Building strength on inefficient movements/patterns leads to wear and tear on the body, as well as reduces the force applied to what we are trying to move (bar, kb, car, kids, wheelbarrow, etc.). A great example of this rule is of a VW BUG with a V-12 Ferrari Engine. Sure that engine is capable of a ton of power, but the transmission can’t get the power to the wheels. So even if you didn’t blow your transmission (injury parallel), you are wasting your horsepower with little return (performance plateau). Your body is the same way…though I would like to think of us as much more bad-ass than a BUG!
While getting stronger is really important, just make sure you set up the foundation that keeps you healthy and prevents plateaus.
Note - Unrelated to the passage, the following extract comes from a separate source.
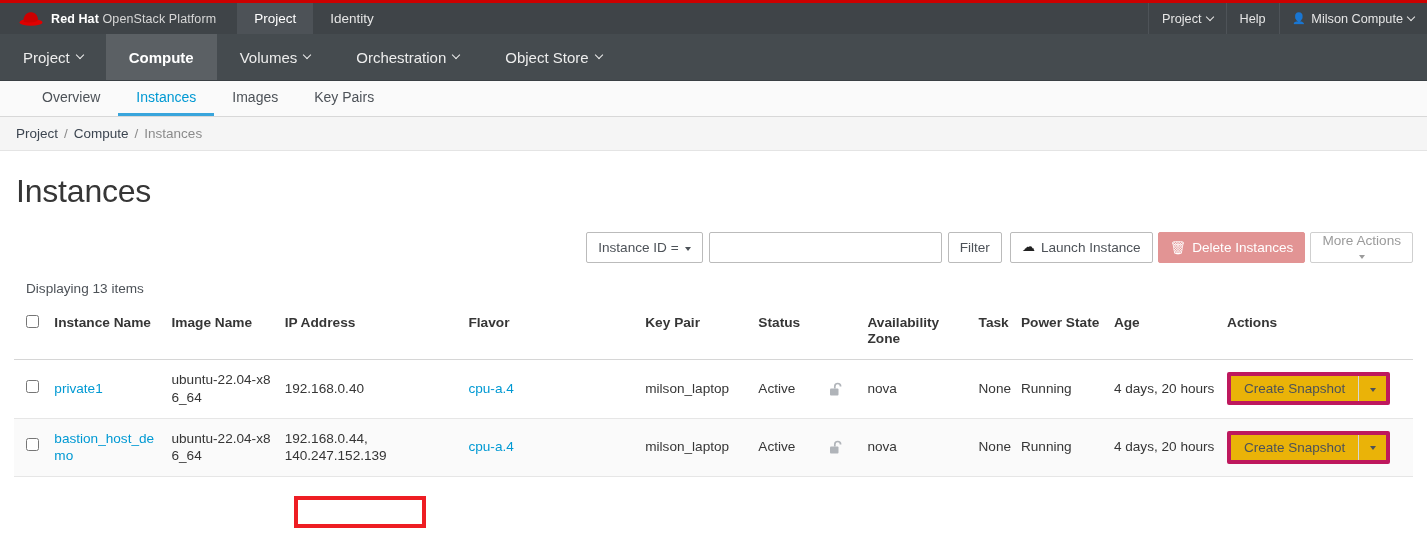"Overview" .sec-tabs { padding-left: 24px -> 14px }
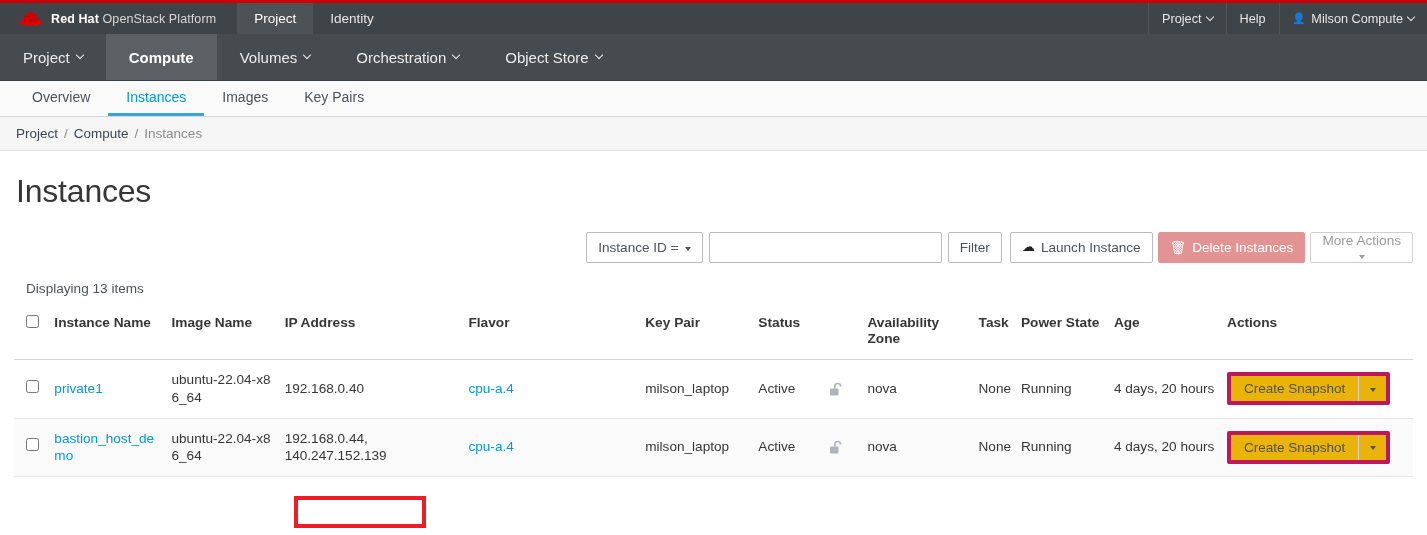"Instance ID =" .btn { margin-top: none -> 22px }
The focus on getting full range of motion with posture control is really important to building long-term success in the strength department. Hence, the bodyweight block before the strength block.
See you in the gym!!!
*This is based on health, Fitness may be slightly different. Parts in Red specifically target improving strength. Use this to schedule to plan your workouts and get the most out of your sessions!*
Strength: Lower Body Squat/Push
Short METCON (Metabolic Conditioning): Olympic Lifting and Gymnastics
Strength: Bench Press
Olympic Lifting: Snatch Based
WOD make up: Make up the retest or another session to maintain balanced fitness
Skill/Mobility/Active Recovery: improve the effectiveness of your next WOD by improving skills and mobility.